Of course, ‘uniform’ says everything. It is the first step towards individual invisibility. So essential is the need to assert control a recent report described a newly appointed headteacher requiring her staff to examine the children as they came into school and report any found to be wearing an offending garment. Four hundred were excluded. She later was reported as saying that as a newly appointed headteacher she felt it was vital to assert her authority. She chose to do that, not by any reference to the imagined function of the intellect, either hers or the pupils, but by a crude insistence upon uniformity; and the public made no comment!
The second is the curriculum. The origin of this was the circus round which the Roman charioteers drove their horses. That gives a flavour of the events in the life of our children at school. They are entered this race without any consultation with anyone in the family and certainly not by the choice of the child. All must take part, all must be measured and in time all will be placed according to an arbitrary decision. Control requires uniformity of procedure. All children must be processed because otherwise they couldn’t be measured which would leave you with an unknown quantity of an unknown quality of an unknown character: not the material for tight control.
The third is that children can avoid school if its parents request it, so that in the eyes of the child they are to blame. There is no avoiding it and there they must remain until released so they become virtual prisoners sentenced without trial. Furthermore there is no remission for good behaviour as in a prison. This is important because it guarantees that any trouble makers will be off the streets until they can be sent to prison.

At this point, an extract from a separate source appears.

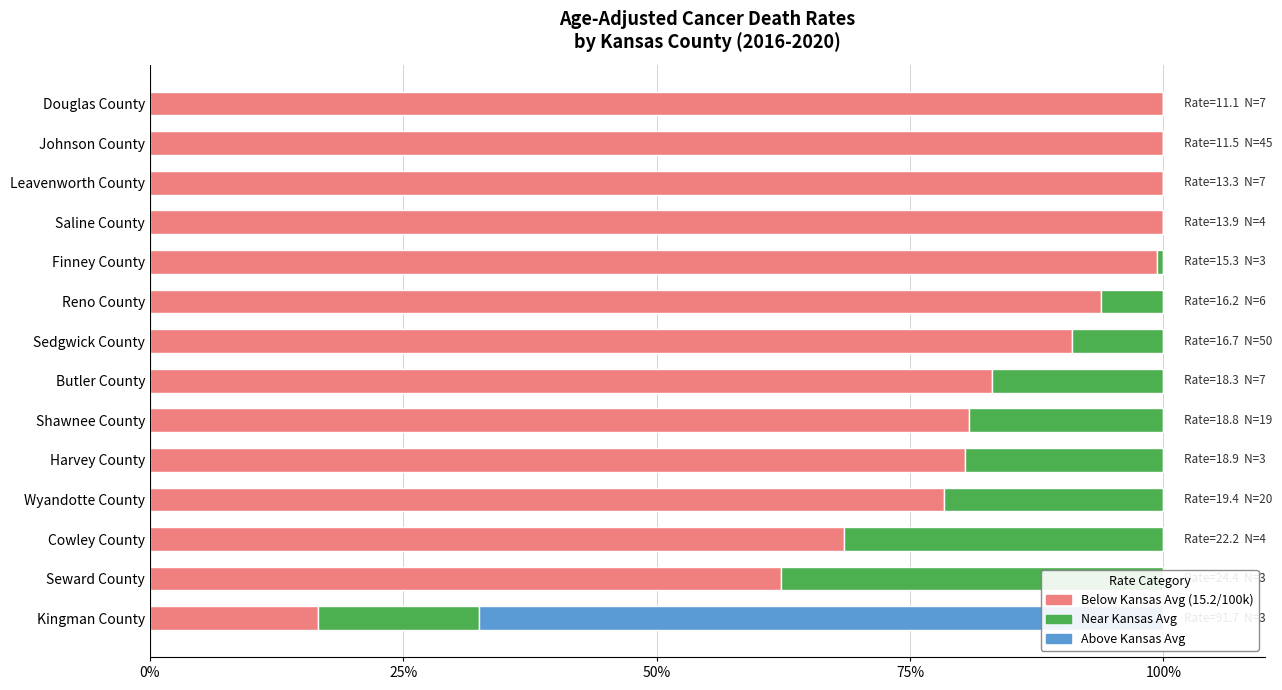

What are all the series names shown in the legend?

Below Kansas Avg (15.2), Near Kansas Avg, Above Kansas Avg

The fourth is that not only is the curriculum assembled to apply to any child anywhere, but also to no child anywhere. It is a stand alone utility made to be consistent to a method of logical steps which if followed in sequence would achieve mastery of a discipline. In itself it is a satisfying academic exercise in demonstrating how the concepts of the discipline are inter-related. But to the confident young learner, fresh from the fields of learning by observation of experience, it comes as a crushing statement that school is where you know by being told and by remembering what you are told. From that time the child knows that nothing is accidental, everything is controlled, and its prospects are dependent upon being obedient to the wishes of the school. If it’s not in the curriculum it is not valued. Success is measured by the child demonstrating it is consistently providing the expected answers, not to its questions, but to the body who contrived the curriculum.